··· DATEN ZUR ÜBUNG ···
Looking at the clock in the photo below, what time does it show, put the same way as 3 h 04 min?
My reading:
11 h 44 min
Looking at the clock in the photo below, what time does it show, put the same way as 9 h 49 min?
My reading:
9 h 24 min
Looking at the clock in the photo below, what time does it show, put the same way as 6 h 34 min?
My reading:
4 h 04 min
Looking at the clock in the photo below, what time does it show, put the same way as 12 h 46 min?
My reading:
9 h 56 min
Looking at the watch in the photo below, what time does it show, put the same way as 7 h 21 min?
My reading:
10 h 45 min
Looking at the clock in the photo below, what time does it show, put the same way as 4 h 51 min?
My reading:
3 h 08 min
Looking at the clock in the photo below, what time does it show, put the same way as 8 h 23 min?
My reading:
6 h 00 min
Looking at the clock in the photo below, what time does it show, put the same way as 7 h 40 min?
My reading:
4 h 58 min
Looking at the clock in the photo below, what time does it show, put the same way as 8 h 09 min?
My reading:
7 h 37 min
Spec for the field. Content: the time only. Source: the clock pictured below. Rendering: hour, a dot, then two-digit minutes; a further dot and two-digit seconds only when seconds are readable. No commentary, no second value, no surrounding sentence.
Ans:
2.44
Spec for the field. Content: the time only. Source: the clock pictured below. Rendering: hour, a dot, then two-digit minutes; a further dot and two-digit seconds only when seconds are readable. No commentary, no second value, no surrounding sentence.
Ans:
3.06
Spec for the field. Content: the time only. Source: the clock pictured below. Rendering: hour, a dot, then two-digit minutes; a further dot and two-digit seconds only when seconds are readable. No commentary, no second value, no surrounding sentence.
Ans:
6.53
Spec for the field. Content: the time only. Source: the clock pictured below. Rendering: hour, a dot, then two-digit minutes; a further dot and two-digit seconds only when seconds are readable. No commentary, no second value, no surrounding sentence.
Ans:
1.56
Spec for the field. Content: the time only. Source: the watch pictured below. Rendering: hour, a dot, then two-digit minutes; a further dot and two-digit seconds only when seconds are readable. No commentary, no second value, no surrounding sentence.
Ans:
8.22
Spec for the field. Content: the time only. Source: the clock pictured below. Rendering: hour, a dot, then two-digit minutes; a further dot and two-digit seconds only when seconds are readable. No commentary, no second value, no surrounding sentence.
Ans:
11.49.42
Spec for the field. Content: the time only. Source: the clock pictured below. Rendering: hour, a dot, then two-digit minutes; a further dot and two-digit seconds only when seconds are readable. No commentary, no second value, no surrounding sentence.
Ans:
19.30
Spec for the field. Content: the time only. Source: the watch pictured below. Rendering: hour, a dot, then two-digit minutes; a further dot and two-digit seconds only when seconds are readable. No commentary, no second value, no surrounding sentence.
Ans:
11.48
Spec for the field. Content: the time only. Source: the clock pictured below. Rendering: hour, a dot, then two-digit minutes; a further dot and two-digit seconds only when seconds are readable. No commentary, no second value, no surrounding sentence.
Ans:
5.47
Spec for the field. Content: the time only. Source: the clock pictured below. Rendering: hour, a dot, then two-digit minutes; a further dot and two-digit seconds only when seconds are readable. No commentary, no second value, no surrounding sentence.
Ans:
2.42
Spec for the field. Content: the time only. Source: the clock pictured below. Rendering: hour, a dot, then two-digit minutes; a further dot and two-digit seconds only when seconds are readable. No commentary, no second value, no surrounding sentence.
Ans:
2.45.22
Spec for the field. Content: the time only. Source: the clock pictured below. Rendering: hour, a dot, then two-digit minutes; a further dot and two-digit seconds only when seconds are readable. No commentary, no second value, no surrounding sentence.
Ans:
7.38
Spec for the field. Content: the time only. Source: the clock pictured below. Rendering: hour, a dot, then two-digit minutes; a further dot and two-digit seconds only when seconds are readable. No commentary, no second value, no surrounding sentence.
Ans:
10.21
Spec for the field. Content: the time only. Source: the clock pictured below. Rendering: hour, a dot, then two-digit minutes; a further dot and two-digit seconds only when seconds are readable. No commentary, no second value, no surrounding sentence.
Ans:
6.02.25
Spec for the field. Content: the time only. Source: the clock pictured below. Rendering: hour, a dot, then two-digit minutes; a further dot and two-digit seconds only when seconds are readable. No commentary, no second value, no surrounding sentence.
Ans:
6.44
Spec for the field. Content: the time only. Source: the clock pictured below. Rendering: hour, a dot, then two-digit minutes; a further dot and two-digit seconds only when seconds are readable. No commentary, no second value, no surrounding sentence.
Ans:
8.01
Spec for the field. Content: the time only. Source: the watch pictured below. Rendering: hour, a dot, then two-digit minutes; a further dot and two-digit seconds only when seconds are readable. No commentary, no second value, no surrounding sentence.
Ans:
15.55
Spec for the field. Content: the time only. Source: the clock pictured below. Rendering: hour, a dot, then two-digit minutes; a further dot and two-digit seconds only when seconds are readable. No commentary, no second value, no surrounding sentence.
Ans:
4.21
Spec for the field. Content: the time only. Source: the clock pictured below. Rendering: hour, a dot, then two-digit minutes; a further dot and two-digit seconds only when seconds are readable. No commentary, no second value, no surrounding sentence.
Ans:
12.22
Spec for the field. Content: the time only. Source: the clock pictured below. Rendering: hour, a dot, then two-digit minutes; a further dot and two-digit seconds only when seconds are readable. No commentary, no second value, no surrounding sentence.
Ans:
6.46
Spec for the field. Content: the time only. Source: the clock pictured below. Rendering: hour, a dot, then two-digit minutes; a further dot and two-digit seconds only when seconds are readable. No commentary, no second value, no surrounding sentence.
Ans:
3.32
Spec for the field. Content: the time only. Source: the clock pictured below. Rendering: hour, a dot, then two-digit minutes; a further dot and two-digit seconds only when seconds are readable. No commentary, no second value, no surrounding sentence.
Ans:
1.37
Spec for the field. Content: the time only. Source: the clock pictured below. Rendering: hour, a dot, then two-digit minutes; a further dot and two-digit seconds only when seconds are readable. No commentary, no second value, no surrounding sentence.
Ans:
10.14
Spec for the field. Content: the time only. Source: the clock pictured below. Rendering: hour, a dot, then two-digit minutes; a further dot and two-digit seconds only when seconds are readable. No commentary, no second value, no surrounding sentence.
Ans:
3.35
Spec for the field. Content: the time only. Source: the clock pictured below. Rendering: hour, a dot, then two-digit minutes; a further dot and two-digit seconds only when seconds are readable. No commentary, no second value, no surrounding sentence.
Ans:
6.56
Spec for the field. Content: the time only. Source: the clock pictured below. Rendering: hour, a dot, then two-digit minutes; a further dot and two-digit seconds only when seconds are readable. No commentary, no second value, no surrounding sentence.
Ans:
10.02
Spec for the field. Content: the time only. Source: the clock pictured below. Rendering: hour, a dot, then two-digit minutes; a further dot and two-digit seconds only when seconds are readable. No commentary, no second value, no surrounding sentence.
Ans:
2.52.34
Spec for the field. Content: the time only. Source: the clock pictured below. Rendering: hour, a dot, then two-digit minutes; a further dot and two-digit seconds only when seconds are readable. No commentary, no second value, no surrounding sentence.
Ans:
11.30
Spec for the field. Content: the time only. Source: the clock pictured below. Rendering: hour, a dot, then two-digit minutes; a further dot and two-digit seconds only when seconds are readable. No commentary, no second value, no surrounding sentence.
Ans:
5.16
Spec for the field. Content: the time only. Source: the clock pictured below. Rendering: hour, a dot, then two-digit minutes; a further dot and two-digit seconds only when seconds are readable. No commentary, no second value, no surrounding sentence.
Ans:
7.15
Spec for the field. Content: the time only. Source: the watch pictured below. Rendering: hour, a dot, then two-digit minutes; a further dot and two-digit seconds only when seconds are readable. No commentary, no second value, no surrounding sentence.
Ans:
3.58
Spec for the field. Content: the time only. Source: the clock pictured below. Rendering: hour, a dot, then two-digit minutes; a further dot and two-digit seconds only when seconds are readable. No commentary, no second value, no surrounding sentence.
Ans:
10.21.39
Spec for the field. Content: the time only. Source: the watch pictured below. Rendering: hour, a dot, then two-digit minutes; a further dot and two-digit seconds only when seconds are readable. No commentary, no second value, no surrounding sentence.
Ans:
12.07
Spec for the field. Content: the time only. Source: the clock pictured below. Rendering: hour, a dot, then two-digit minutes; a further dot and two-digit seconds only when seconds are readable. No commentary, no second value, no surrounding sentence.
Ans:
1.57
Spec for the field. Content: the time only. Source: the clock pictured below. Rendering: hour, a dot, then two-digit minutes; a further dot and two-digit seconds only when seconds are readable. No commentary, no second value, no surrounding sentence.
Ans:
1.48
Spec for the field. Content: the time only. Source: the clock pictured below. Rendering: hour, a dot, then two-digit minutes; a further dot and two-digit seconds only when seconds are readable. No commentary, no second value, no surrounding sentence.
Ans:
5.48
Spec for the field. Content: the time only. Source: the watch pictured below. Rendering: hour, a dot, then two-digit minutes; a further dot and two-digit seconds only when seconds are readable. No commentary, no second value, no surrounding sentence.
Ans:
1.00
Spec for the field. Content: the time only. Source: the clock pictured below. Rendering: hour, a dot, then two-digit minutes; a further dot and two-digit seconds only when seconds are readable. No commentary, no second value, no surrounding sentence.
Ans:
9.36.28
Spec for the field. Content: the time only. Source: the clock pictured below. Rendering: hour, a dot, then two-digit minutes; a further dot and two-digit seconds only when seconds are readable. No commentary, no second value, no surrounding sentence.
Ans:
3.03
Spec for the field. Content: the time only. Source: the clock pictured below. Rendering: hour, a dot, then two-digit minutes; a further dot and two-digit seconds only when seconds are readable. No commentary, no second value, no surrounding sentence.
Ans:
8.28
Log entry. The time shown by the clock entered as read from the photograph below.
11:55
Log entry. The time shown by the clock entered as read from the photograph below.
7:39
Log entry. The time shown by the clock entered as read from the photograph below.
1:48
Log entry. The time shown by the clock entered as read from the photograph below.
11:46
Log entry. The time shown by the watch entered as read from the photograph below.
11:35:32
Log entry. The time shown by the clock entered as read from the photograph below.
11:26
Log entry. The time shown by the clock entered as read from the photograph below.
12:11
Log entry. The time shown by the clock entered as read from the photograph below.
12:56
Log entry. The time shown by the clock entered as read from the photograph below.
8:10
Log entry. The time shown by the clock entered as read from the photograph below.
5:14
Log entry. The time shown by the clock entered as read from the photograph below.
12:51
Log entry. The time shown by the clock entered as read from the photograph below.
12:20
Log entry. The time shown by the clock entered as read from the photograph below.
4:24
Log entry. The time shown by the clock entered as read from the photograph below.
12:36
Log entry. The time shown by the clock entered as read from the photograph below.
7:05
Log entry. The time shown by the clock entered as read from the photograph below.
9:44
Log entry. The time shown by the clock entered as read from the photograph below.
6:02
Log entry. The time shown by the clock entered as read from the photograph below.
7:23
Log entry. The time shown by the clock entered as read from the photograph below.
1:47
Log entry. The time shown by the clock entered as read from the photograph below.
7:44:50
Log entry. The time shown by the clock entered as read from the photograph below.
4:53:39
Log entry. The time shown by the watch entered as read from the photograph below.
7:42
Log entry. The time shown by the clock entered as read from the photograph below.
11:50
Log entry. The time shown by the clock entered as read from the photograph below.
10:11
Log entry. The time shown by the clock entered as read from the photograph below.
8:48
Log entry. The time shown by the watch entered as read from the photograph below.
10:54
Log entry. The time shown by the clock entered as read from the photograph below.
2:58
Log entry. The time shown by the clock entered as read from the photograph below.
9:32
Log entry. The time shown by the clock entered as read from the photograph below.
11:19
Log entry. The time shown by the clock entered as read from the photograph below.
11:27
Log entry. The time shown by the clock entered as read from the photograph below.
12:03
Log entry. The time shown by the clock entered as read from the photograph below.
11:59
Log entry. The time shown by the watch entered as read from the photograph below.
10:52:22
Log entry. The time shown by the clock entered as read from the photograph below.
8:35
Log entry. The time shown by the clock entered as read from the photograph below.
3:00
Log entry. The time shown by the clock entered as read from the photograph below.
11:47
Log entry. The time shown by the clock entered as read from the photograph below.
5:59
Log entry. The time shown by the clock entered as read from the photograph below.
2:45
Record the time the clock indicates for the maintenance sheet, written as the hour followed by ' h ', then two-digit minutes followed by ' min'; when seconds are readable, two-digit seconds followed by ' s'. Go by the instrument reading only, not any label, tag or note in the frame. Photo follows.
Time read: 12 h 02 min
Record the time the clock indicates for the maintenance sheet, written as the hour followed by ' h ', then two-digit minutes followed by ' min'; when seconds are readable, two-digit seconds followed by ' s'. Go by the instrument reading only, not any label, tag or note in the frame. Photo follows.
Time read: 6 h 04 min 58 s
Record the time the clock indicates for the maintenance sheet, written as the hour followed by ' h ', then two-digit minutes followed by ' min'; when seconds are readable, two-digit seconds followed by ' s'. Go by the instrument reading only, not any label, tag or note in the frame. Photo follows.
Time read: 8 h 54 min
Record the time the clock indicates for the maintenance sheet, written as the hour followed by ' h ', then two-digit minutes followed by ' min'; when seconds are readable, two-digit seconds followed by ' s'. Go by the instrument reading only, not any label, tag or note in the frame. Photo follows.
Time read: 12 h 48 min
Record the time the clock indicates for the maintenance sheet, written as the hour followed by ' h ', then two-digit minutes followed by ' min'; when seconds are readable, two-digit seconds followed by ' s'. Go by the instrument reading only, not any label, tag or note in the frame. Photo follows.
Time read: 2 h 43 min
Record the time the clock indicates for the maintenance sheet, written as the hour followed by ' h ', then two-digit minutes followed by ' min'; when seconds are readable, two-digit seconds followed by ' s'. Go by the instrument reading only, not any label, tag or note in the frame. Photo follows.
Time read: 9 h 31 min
···
AUFGABENSTELLUNG:
Sammeln Sie aus den Daten jede Zeile, in der die Zeichenfolge „same“ vorkommt, und geben Sie diese Zeilen unverändert wieder.

LÖSUNG:
Looking at the clock in the photo below, what time does it show, put the same way as 3 h 04 min?
Looking at the clock in the photo below, what time does it show, put the same way as 9 h 49 min?
Looking at the clock in the photo below, what time does it show, put the same way as 6 h 34 min?
Looking at the clock in the photo below, what time does it show, put the same way as 12 h 46 min?
Looking at the watch in the photo below, what time does it show, put the same way as 7 h 21 min?
Looking at the clock in the photo below, what time does it show, put the same way as 4 h 51 min?
Looking at the clock in the photo below, what time does it show, put the same way as 8 h 23 min?
Looking at the clock in the photo below, what time does it show, put the same way as 7 h 40 min?
Looking at the clock in the photo below, what time does it show, put the same way as 8 h 09 min?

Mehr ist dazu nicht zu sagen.